A Game of Thrones – George R. R. Martin

Will this even be a book review? Perhaps not. Context and metatext is important to how one reads, and this book is stained by the metatext of HBO’s hit TV show. No reasonable review of this book can begin without the declaration that I have not been living under a rock for the past decade, and I did see HBO’s hit TV show. Yes, it will impact this review, though right here at the beginning I am not sure how. This is exactly the kind of review I dread writing, not because of any characteristic about the book itself, but also because at this point the discourse is so damn saturated I have no idea what to say about the book at all that hasn’t already been talked about. It’s buying a gift for the man who owns the world. My blog posts tend to follow a formula, and the next step of it would be to write a synopsis. But what really is there to say?:

Yadda yadda yadda war of the roses yadda yadda yadda soft intro into fantasy yadda yadda yadda viewpoint characters yadda yadda yadda kills off your darlings yadda yadda yadda standard intrigue.

How much of that can you actually say you’ve not heard before? So let’s forgo all that shit and talk about something else.

Metatext is really the key word to describe my reading. But this novel was a metatext to the TV show. That’s just the unfortunate order of operation here. That wasn’t any kind of problem here, just a declaration that a lot of the work of interpretation had been done for me. I heard the various actors of the TV show speak when the characters did, their tones, their cadence, their delivery. It really felt inescapable, and kind of gave a strange feeling to the reading experience, one of not being altogether my own experience. In a respect it wasn’t.

I had an uncle who used to complain that Victor Hugo was paid by the word. It was for him a slight dig at that author. My and said uncle are of two very different generations, and to his witticism my generation would reply “THAT’S NOT A BUG, IT’S A FEATURE.” I really didn’t mind the length. During the course of my reading this over 2021 I was largely very busy, and I chipped away with this chapter a day until there was nothing left. The viewpoint style made this pretty easy to do without it being jarring. I, for the most part enjoyed how overly detailed this was. Some chapters were more of a slog than others, but I came here for these details. I watched the TV and at some point said ‘what’s the deal with those little green fuckers in the woods? Am I going to get a backstory?’ There wasn’t and now I have come to these books to hunt down answers my damn self.

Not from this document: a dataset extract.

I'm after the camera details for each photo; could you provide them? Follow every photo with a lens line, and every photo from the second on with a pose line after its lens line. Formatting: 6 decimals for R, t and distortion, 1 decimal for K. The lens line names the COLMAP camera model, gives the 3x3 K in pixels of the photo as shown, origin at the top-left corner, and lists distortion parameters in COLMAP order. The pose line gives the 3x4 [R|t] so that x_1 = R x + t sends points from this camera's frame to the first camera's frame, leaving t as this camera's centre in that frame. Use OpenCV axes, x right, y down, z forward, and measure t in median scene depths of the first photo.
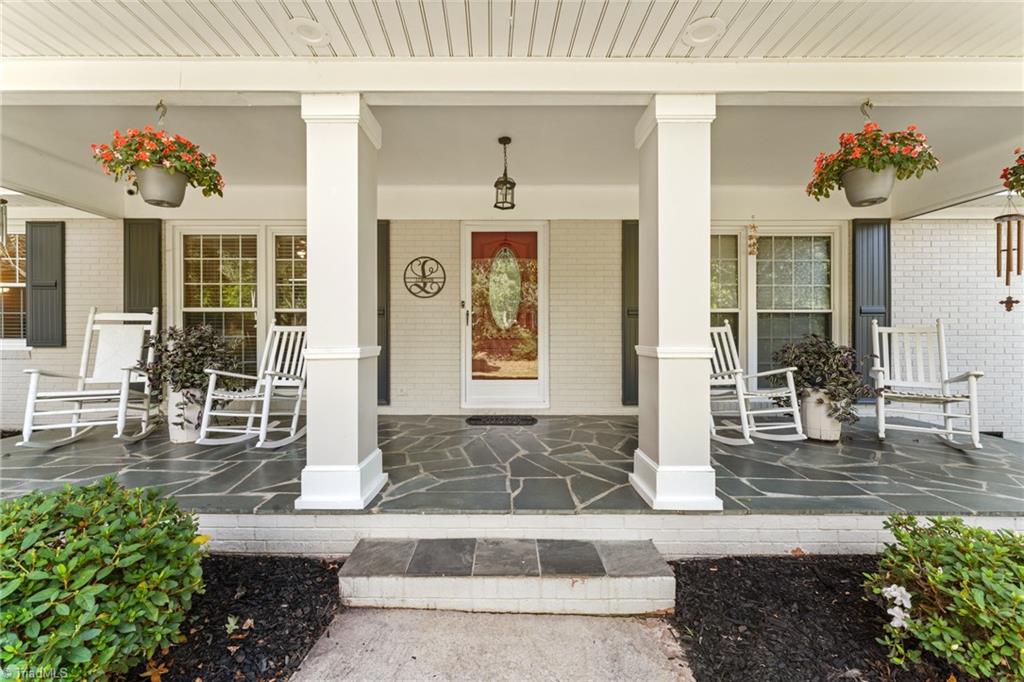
lens RADIAL K [[405.7, 0, 512.0], [0, 405.7, 341.0], [0, 0, 1]] dist [0.000699, 0.000088]
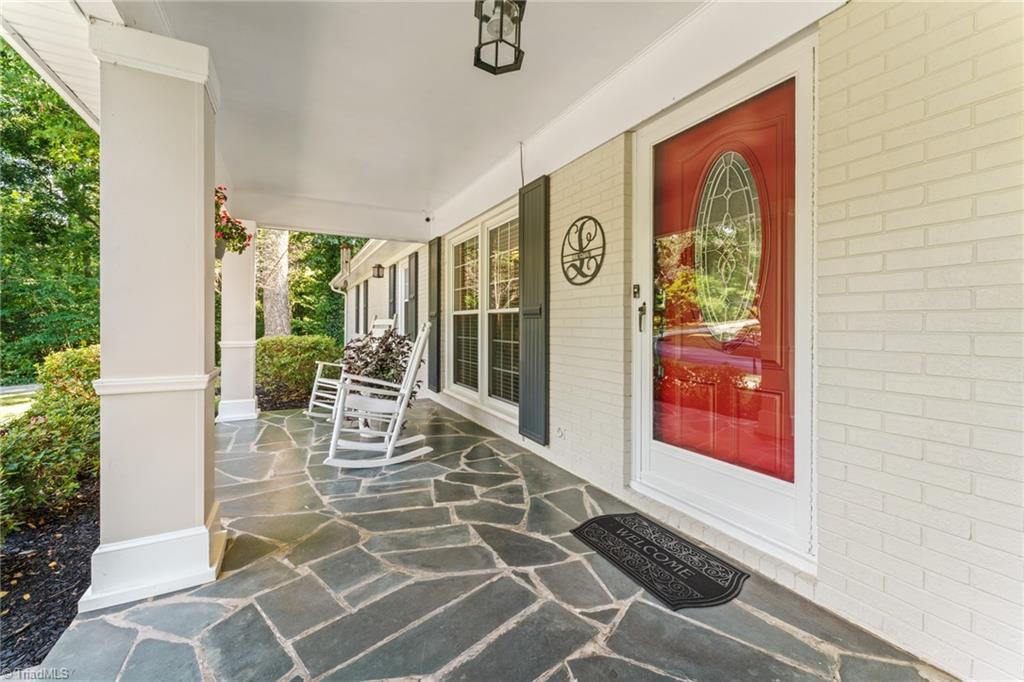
lens RADIAL K [[413.1, 0, 510.6], [0, 413.1, 324.7], [0, 0, 1]] dist [0.000973, 0.000139]
pose [[0.458121, 0.003710, -0.888882, 0.283686], [-0.016678, 0.999851, -0.004422, -0.042615], [0.888733, 0.016851, 0.458115, 0.625542]]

The viewpoint style may be a bit of a cheat. With a story this damned long, it is pretty easy to forget the minor details, and forgoing omniscience allows for a person to write off where the seams of the story don’t evenly meet. “Is X saying something differently from how it happened 20 chapters and 400 pages ago? Well, that’s just their subjective experience of it!” It’s a dodge, but it is an artful dodge. It feels nice.

If fantasy is a drug, this is the gateway. I really am thinking about harder drugs now. What I cannot answer is whether this should be credited to the author or to HBO’s ensemble. I’ll actually kick a bit of money for an actual dead tree book of one of the coming sequels, so Martin should be happy enough. I wanted to continue with this and that is success enough when it comes to books, right? I might even try to read Mistborn again, or some shit.

Frankly, I have no idea. And I am happy this way.